Task objective
I need only the number of lines in this data that contain the string "pinky".

Records contained in a dataset

=== Begin Enclosure ===

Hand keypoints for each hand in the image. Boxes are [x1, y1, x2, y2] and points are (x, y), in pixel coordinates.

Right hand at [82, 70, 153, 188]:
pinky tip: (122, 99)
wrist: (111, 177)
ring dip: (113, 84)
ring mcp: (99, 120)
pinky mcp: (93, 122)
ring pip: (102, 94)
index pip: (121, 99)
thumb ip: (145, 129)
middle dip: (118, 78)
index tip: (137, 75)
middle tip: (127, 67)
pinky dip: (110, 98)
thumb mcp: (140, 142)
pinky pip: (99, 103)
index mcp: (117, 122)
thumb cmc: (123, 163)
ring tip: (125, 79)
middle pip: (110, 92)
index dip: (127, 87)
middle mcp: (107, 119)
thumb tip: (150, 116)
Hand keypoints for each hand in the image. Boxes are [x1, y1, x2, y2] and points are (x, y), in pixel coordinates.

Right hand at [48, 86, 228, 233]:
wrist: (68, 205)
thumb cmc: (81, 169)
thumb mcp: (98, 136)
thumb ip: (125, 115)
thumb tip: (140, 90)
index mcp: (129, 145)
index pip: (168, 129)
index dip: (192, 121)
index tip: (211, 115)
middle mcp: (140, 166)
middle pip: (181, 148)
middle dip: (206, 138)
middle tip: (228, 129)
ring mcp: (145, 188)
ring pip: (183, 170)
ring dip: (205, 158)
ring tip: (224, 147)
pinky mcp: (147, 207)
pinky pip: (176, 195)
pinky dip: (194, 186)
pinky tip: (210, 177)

=== End Enclosure ===
=== Begin Enclosure ===

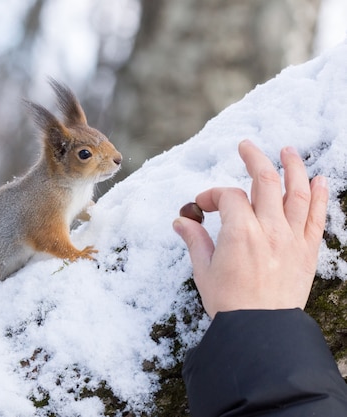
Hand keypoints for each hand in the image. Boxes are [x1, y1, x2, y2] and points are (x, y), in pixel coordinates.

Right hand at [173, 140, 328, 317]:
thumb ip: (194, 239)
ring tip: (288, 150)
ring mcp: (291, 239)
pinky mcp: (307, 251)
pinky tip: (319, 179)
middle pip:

=== End Enclosure ===

Task output
10